Imagine joining an industry-conglomerate that specialises in luxury car sales, and convincing the CIO to move from an age-old user database written on COBOL, to AWS cloud.
Enterprise Application Integration(EAI)
Answers the enterprise need to exchange data/information between different functions(or systems) based on development architecture. This is primarily an internal data integration measure undertaken to ensure interoperability, overall robustness and scalability of the solution.
This consists of building strong processes and communication channels between systems and applications.
EAI answers routine questions like:
Does your inside sales team have access to inventory management systems, and can make business forecasts based on available supply?
How does the finance team ensure cash reconciliation betweens sales, Operations and supply teams holds true?
How are the truths for success metrics defined between functions?
Answers to these questions come easy when EAI exists within organisations for speed and accuracy.
Master Data Management (MDM)
It aims to ensure well-defined, universally accepted, uniform data storage standards, owned by the IT unit in every enterprise.
An illuminating example of how MDM can be a challenge; You run a healthcare aggregator that provides diagnostic-blood testing services. Users come to your channels and ask for a Complete Blood Count, others ask for a Complete Blood Profile, a few opt a Complete Blood Panel.
Chances are, all of the above refer to the same blood test, but for your database, this is a nomenclature nightmare.
Setting up governance measures, subscribing to naming conventions, and systems to address overlapping complexities is fundamental to MDM success.
A solution for databases and other distributed information systems, designed to make them work together. The participating applications have a midde-layer (Middleware) that assume all integration iterations, instead of any individual application having to perform the said logic.
Middleware solutions usually deploy the principles of Data Warehousing, and Data Federation for establishing connection to-and between sources, combining them for uniform storage, access.. For example, a chancellor of a multi-university system wants to send information-memo to the faculty at each of 6 campuses. These campuses are so large that each one has its own directory. It would be desirable to create a chancellor-level list (Middleware mailing/communication protocol) with only 6 subscribers: University1Faculty, University2Faculty, and so on. Each subscriber address is converted into the set of email addresses returned from a query to the appropriate directory for its list of current faculty members.
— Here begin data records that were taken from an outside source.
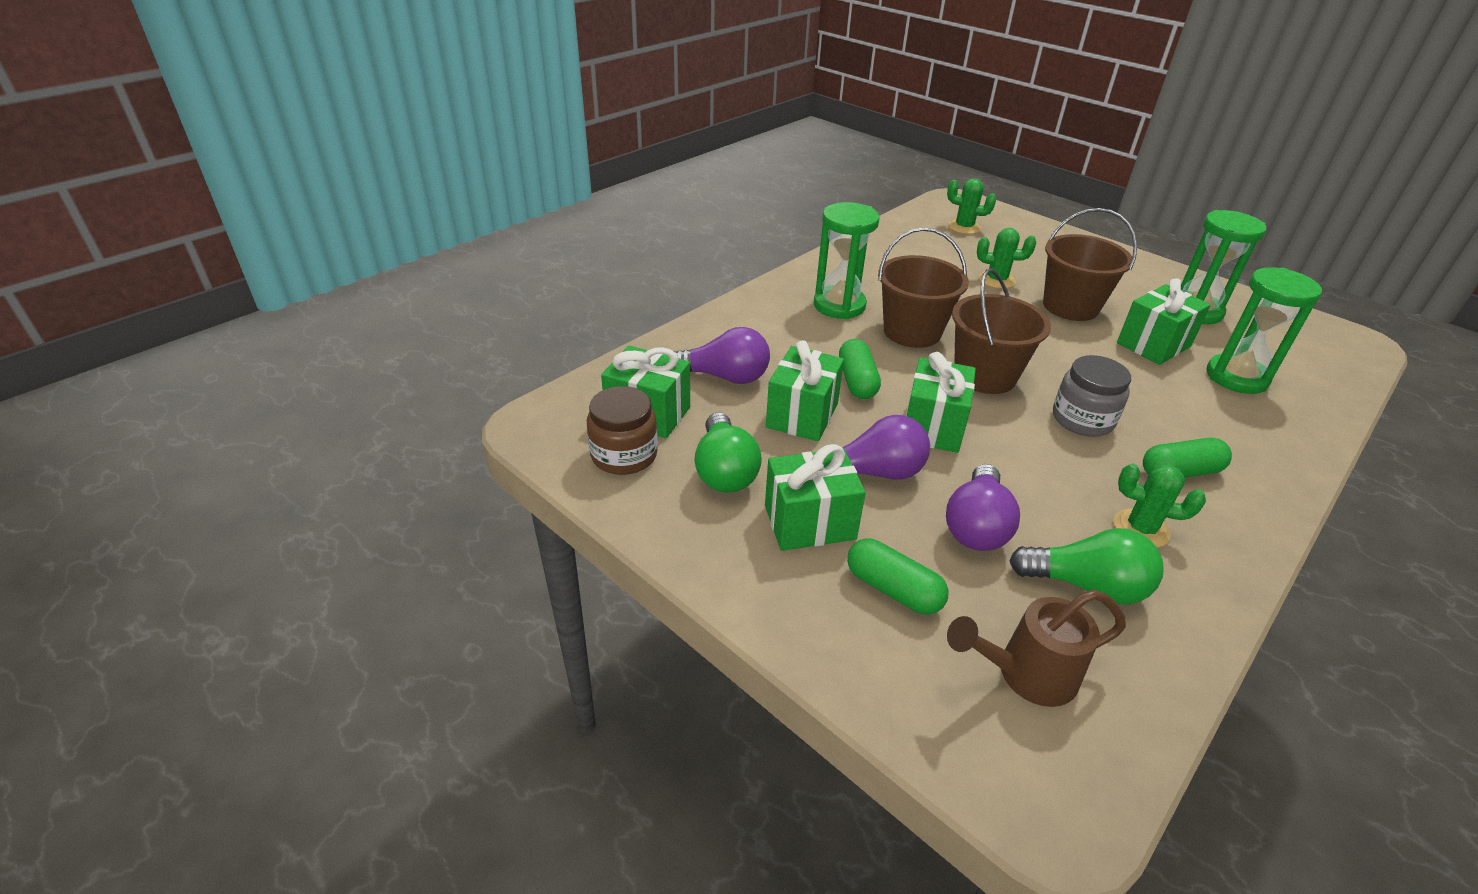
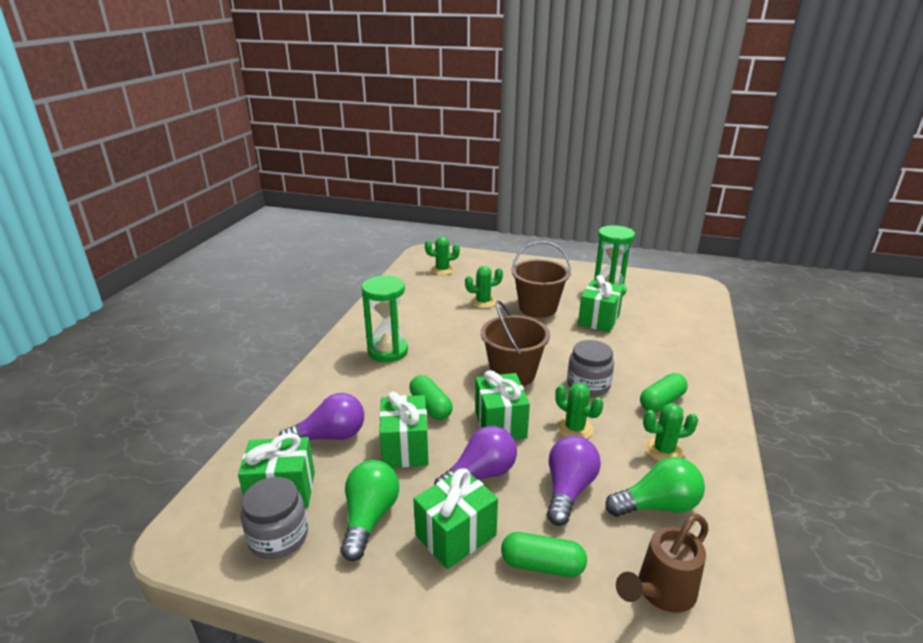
camera: 25 degrees left, 10 degrees down
brown jar [587,386,658,475] -> grey jar [241,477,308,559]
green light bulb [695,412,762,493] -> green light bulb turned 135 degrees counterclockwise [341,460,399,561]
brown bucket [878,227,969,348] -> none
purple light bulb [946,464,1020,551] -> purple light bulb turned 150 degrees counterclockwise [547,436,601,526]
green hourglass [1206,267,1322,394] -> none
none -> green cactus [555,383,603,439]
Benefits of a sound data integration strategy
Better decision making
Allows your business and support functions to collaborate better, break down complex problems into simpler blocks, and solve for them. For a D2C brand, setting the right inventory velocity for your merch in synergy with supply and product teams is one of the expected outcomes here.
Sound data analysis requires uniform storage and integrity. If you’re a health tech giant, your ideal customer base might ask for three different blood panel types, but your provider and doctor may only subscribe to one. The right data integration policy and nomenclature may go a long way in resolving this concern.
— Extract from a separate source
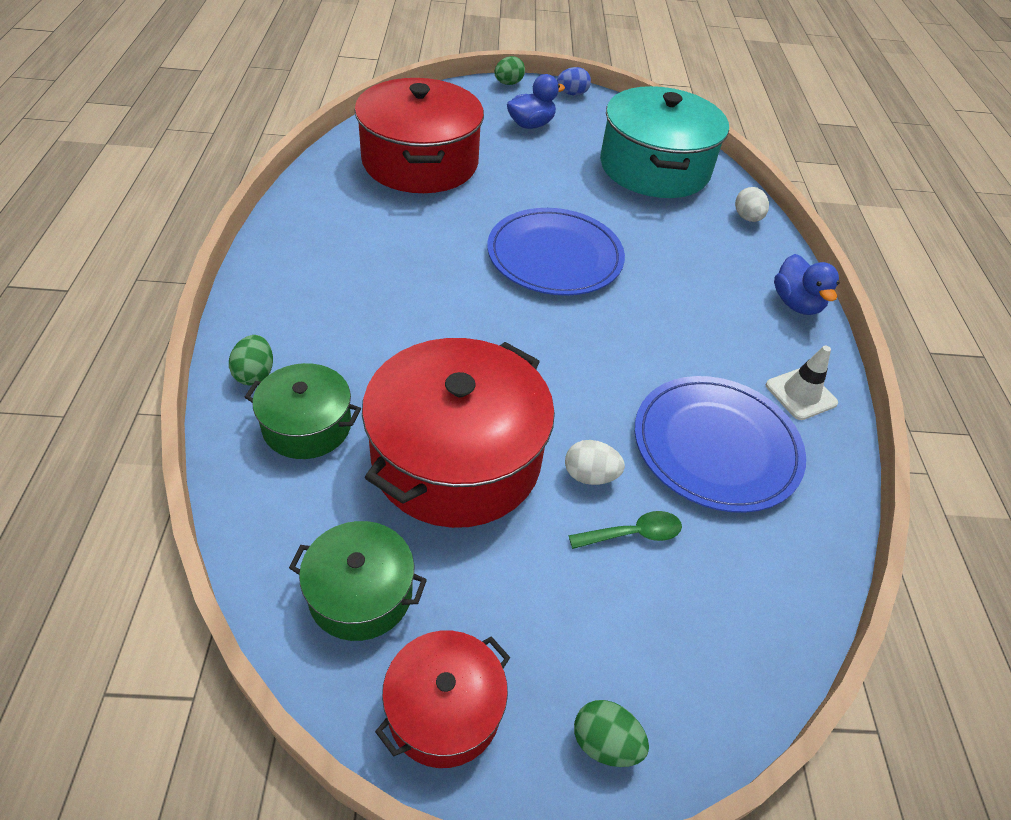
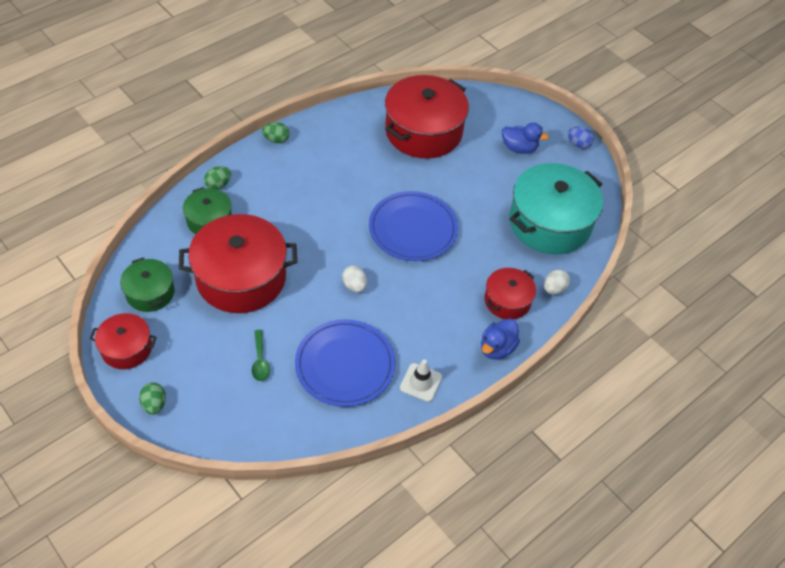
camera: 50 degrees right, 5 degrees up
green egg [494,56,525,85] -> green egg moved to [262,122,290,143]
white egg [565,440,625,485] -> white egg moved to [342,266,367,292]
green spoon [569,511,682,549] -> green spoon turned 45 degrees clockwise [252,330,270,381]
none -> red pot [485,268,536,319]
Today’s user interacts with an enterprise through multiple channels, seeking multivariate outcomes. Digital innovation in bridging multi-channel datasets is paramount to any organisations’ success (and improving Customer lifetime value)
Data integration initiative within a company must originate from business-critical processes, not (just) IT. The leadership must champion an understanding of high-value data assets of the enterprise and lead discussions around the short/long-term data integration initiatives.
We believe as a C-suite executive your focus should lie on making it consistent, robust and beneficial.